May 21, 2020 — On a recent locked-down day, cars snaked nose-to-tail through downtown. The destination: a seafood “shop,” popped up on a local commercial fishing wharf. For those who made it in time, $15 bought a pound of scallops, or two pounds of haddock, fresh caught, and delivered in vacuum-sealed bags to the car window, exact change please. For the city’s hard-hit fisher folk, here was a rare bit of good news. The pandemic’s shuttering of restaurants has left those who fish, scallop, clam, and lobster for a living without a major market. Boats are docked, crewmembers let go, pain rippling through a web of marine-related businesses.
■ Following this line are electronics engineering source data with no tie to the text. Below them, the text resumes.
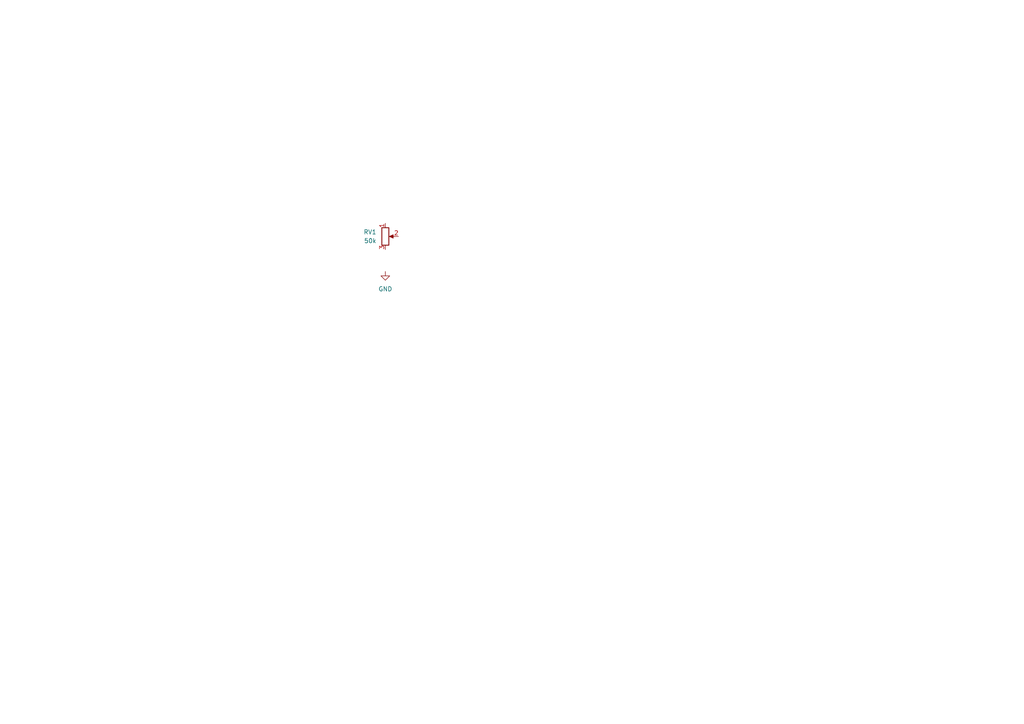
<source format=kicad_sch>
(kicad_sch (version 20230121) (generator eeschema)

  (uuid 05cec372-3cde-4637-8e68-63eec644bc3f)

  (paper "A4")

  


  (symbol (lib_id "Device:R_Potentiometer") (at 111.76 68.58 0) (unit 1)
    (in_bom yes) (on_board yes) (dnp no) (fields_autoplaced)
    (uuid b193de0b-f726-488e-9b43-044f67e93afe)
    (property "Reference" "RV1" (at 109.22 67.31 0)
      (effects (font (size 1.27 1.27)) (justify right))
    )
    (property "Value" "50k" (at 109.22 69.85 0)
      (effects (font (size 1.27 1.27)) (justify right))
    )
    (property "Footprint" "Potentiometer_THT:Potentiometer_Bourns_3386P_Vertical" (at 111.76 68.58 0)
      (effects (font (size 1.27 1.27)) hide)
    )
    (property "Datasheet" "~" (at 111.76 68.58 0)
      (effects (font (size 1.27 1.27)) hide)
    )
    (pin "1" (uuid 3dab0cad-7feb-4693-9d60-d996fd55cc7e))
    (pin "2" (uuid 3f44749b-b144-4bbb-990d-a24b8c644e88))
    (pin "3" (uuid b0febf8f-93b6-42bf-9f37-c23c68531e7d))
    (instances
      (project "pdb_extension_mod"
        (path "/05cec372-3cde-4637-8e68-63eec644bc3f"
          (reference "RV1") (unit 1)
        )
      )
    )
  )

  (symbol (lib_id "power:GND") (at 111.76 78.74 0) (unit 1)
    (in_bom yes) (on_board yes) (dnp no) (fields_autoplaced)
    (uuid e982b51d-6516-4eea-a332-cca632b7293c)
    (property "Reference" "#PWR01" (at 111.76 85.09 0)
      (effects (font (size 1.27 1.27)) hide)
    )
    (property "Value" "GND" (at 111.76 83.82 0)
      (effects (font (size 1.27 1.27)))
    )
    (property "Footprint" "" (at 111.76 78.74 0)
      (effects (font (size 1.27 1.27)) hide)
    )
    (property "Datasheet" "" (at 111.76 78.74 0)
      (effects (font (size 1.27 1.27)) hide)
    )
    (pin "1" (uuid 9d6ffc6d-a21d-4631-901b-7a4545a5f7e7))
    (instances
      (project "pdb_extension_mod"
        (path "/05cec372-3cde-4637-8e68-63eec644bc3f"
          (reference "#PWR01") (unit 1)
        )
      )
    )
  )

  (sheet_instances
    (path "/" (page "1"))
  )
)

</source>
“A whole big system is falling apart. It’s not just the fishermen but the people who support them,” says Donna Marshall. Marshall heads up Cape Ann Fresh Catch, like a community-supported agriculture (CSA) program, but for local seafood. These days her group is dropping off locally caught haddock, hake, cusk, and lobster to customers’ doorsteps. The work of turning whole fish into neat fillets is being done by laid-off workers from area restaurants, the only paying work they have right now.

Homegrown efforts to keep people in local fish can’t match the collapse of an industry; direct-to-consumer sales are a small fraction of what fishermen sell to restaurants. Still, the seaside solidarity that the crisis has brought to Gloucester matters. “You’re paying your neighbor’s mortgage,” Marshall says. “This person has a family. It’s not some faceless conglomerate.”